Non siamo neanche contrari alla definizione di una maggiore perimetrazione delle aree merceologiche dei Cccnl, sapendo che oggi esiste un’area grigia sempre più vasta in cui galoppano libere associazioni imprenditoriali di dubbia rappresentatività che, al fine di proselitismo, permettono ad aziende poco serie di volteggiare da un Ccnl all’altro. Un valzer continuo alla ricerca di quello che paga di meno e che offre meno diritti ai lavoratori. Esistono criteri di legge precisi che definiscono quando un’azienda è Pmi, grande industria, artigiana o cooperativa e vanno rispettati.
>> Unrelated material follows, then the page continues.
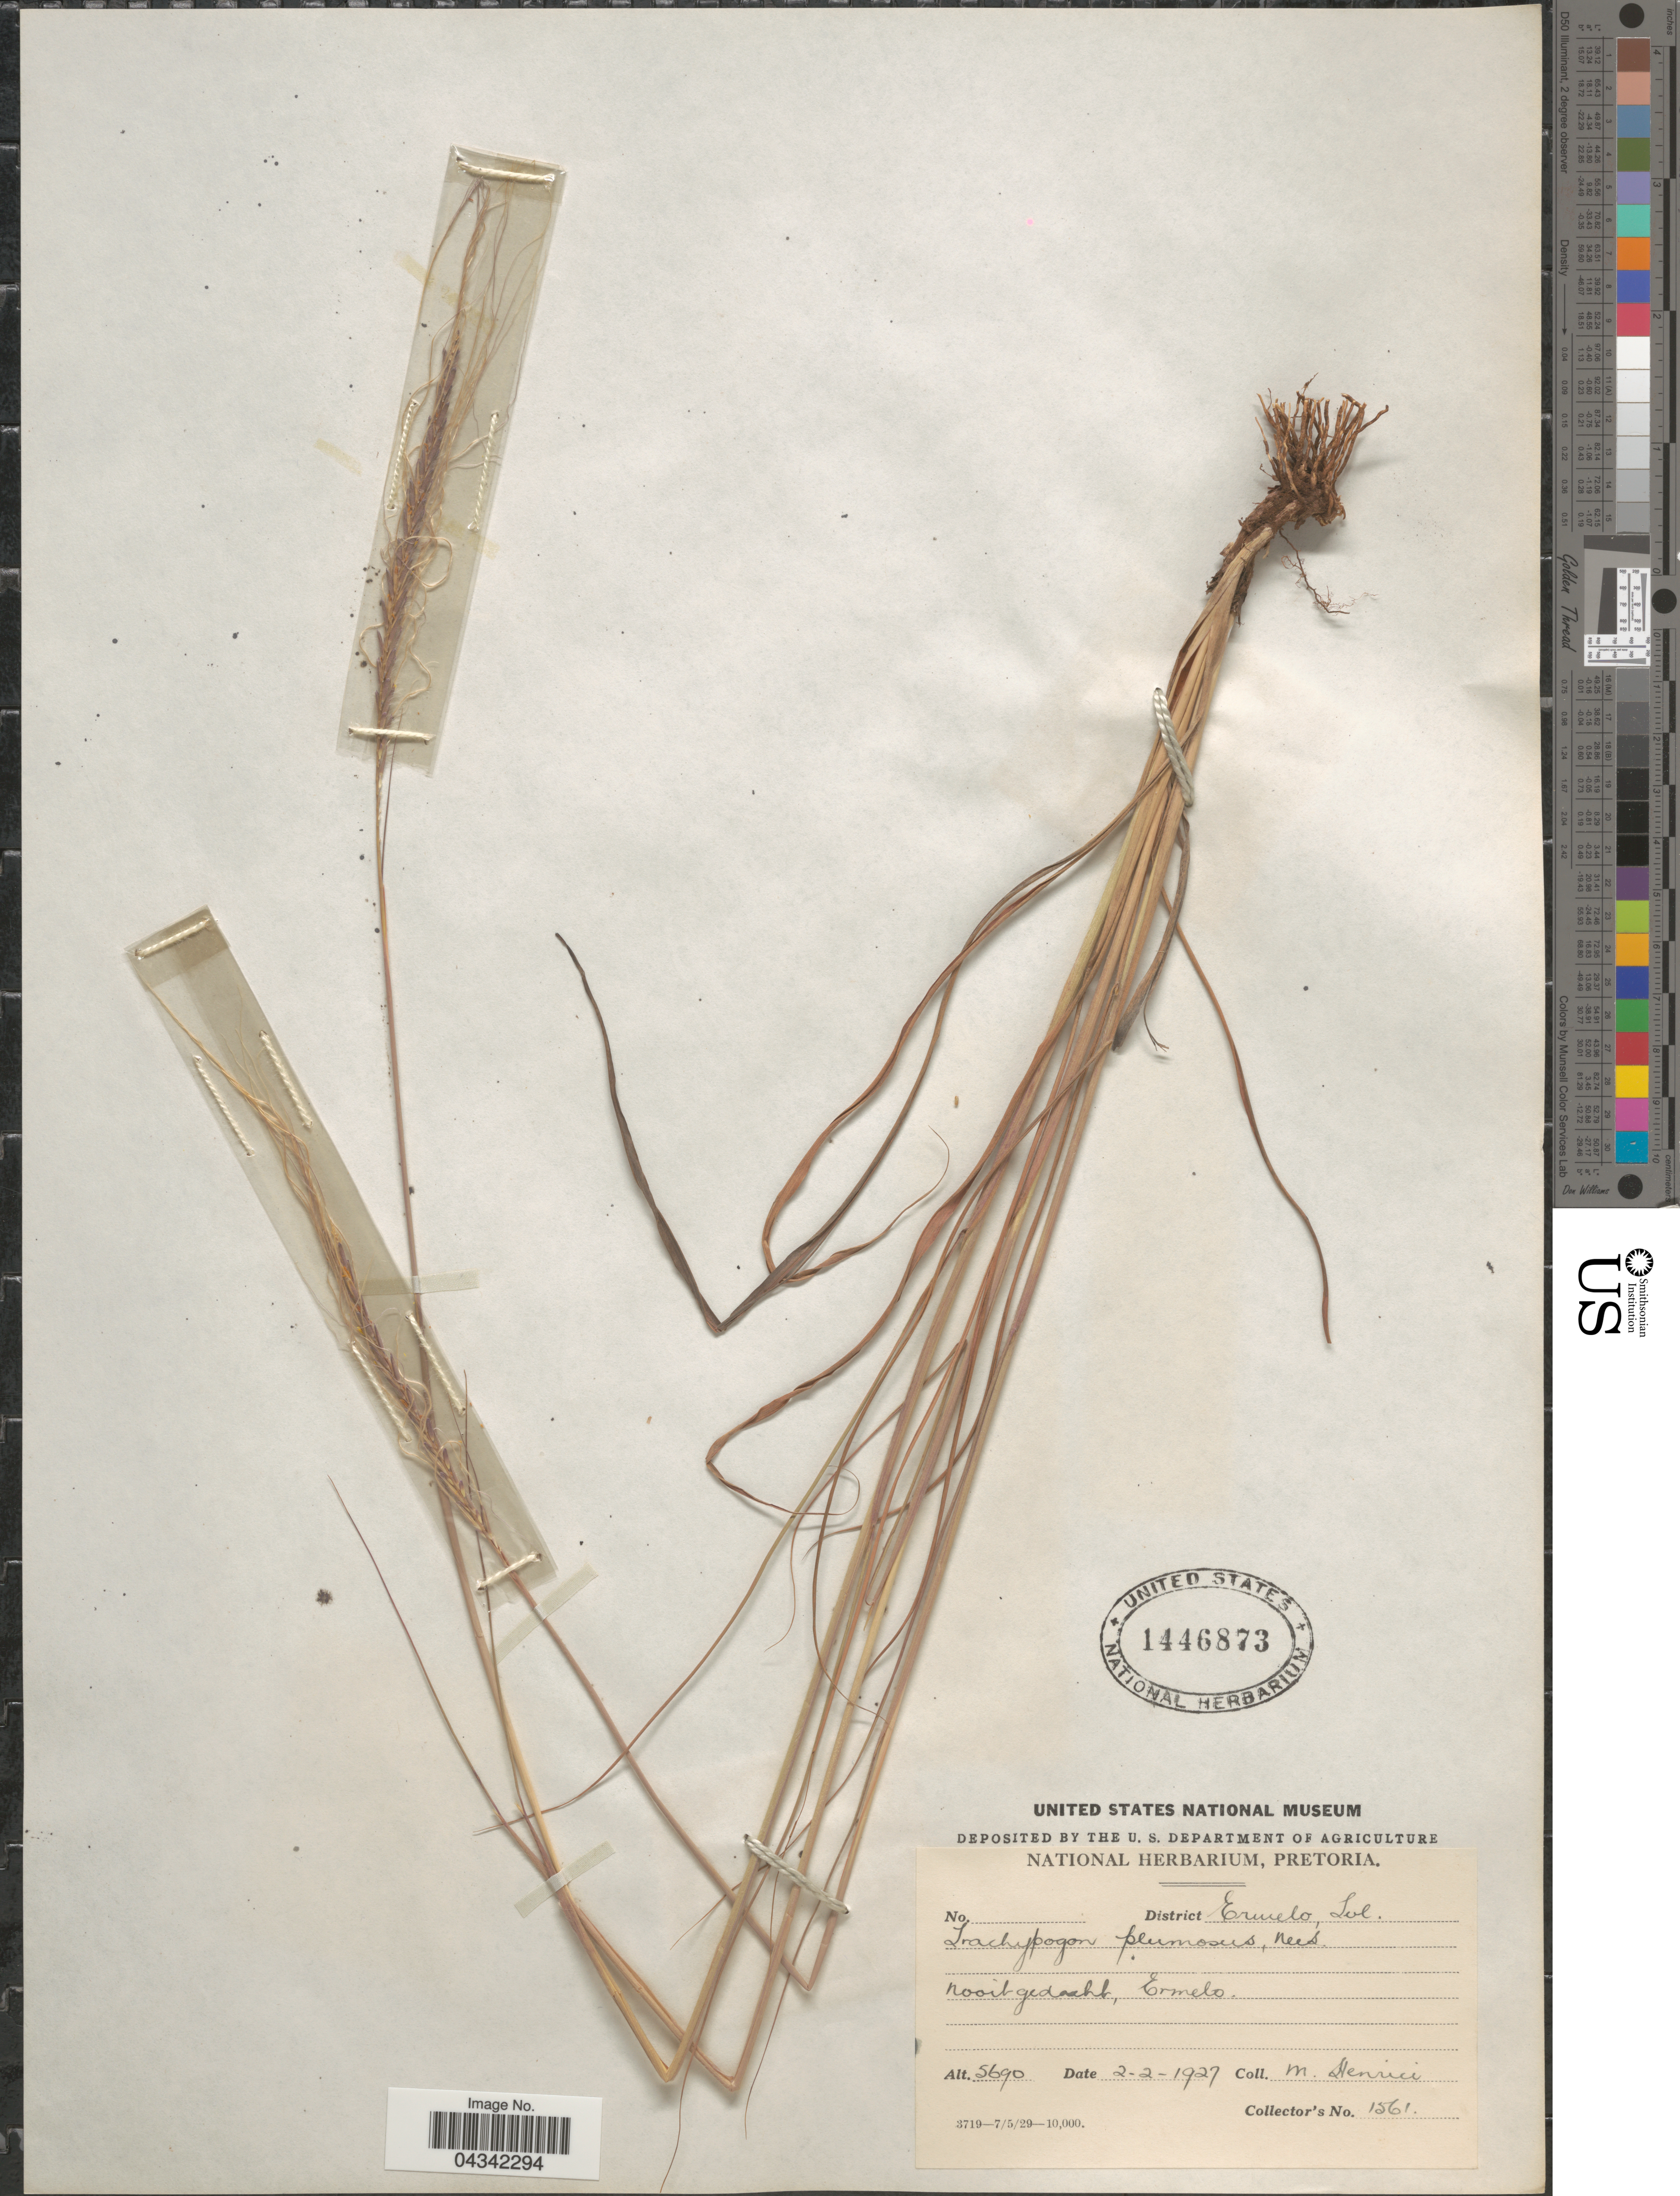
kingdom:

Più semplice ancora, a nostro giudizio, il ragionamento sulla rappresentatività, di cui parliamo di seguito senza arrivare a citare le violazioni al dettato costituzionale che ha cercato di salvaguardare il pluralismo sindacale. Innanzitutto all’art. 3 è citato addirittura il vecchio T.U. del 10 gennaio 2014, probabilmente al Senato non sanno che quell’accordo è stato ritoccato almeno in quattro occasioni e nell’ultimo testo in modo non marginale, data la disponibilità dei datoriali a farsi contare anche loro, cosa mai avvenuta prima. Ma la questione non è certo questa: noi pensiamo che continuare a scimmiottare l’accordo con l’Aran per il Pubblico impiego. non sia più proponibile per i seguenti motivi:

  1. Nel Pubblico impiego si vota per le Rsa in un’unica fase, nel privato si vota tutti i giorni dell’anno;
  2. Nel Pubblico impiego esiste un unico punto dove si concentrano le iscrizioni al Sindacato, nel privato no;
  3. Nel Pubblico impiego tutti possono raccogliere le deleghe, nel privato possono farlo esclusivamente i firmatari dei Cccnl per via dell’art. 19 legge 300/70 riformato dal referendum dei radicali;
  4. Nel Pubblico impiego i comparti sono individuati precisamente, nel privato non possono essere certo i Ccnl a definire la perimetrazione su cui effettuare la verifica della rappresentatività, ma il settore merceologico. Per fare un esempio concreto che riguarda la Fismic, se la conta si fa sul Ccnl Federmeccanica siamo probabilmente sotto la soglia del 5%, se invece la conta si effettuasse sull’intero comparto metalmeccanico, Fca e Cnhi comprese, la Fismic sarebbe sopra la fatidica soglia del 5%.
  5. Nel Pubblico impiego l’accordo Aran sulla rappresentatività è stato applicato in pochi giorni, il famoso T.U. del 14/1/2014 sono 5 anni che non viene applicato nella sua interezza, se non con forzature spesso giudicate illegittime dalla Magistratura, in quanto sono stati raccolti a cinque anni di distanza pochi dati, confusi e spesso contradditori.

Come si vede emblematicamente, la materia della rappresentatività e della riforma della contrattazione è così complessa che consigliamo agli augusti senatori e soprattutto alla presidentessa Catalfo di depennare l’art. 3 e 4 e di riscrivere l’art. 5 del Ddl 658.

Bene l’idea di istituire nel nostro Paese il salario orario mino (anche se 9 euro sono oggettivamente pochi) perché rappresenta il vero freno a stipulare contratti in dumping ed è un atto di civiltà. Male il tentativo surrettizio di infilare dentro un Ddl il cui titolo è “Disposizioni per l’istituzione del salario minimo orario” delle confuse e illogiche norme sulla rappresentatività e sulla riforma della contrattazione che rischiano di produrre dei guasti in grado di mettere in ombra perfino la positività dell’idea di introdurre nel nostro Paese il salario minimo invalicabile.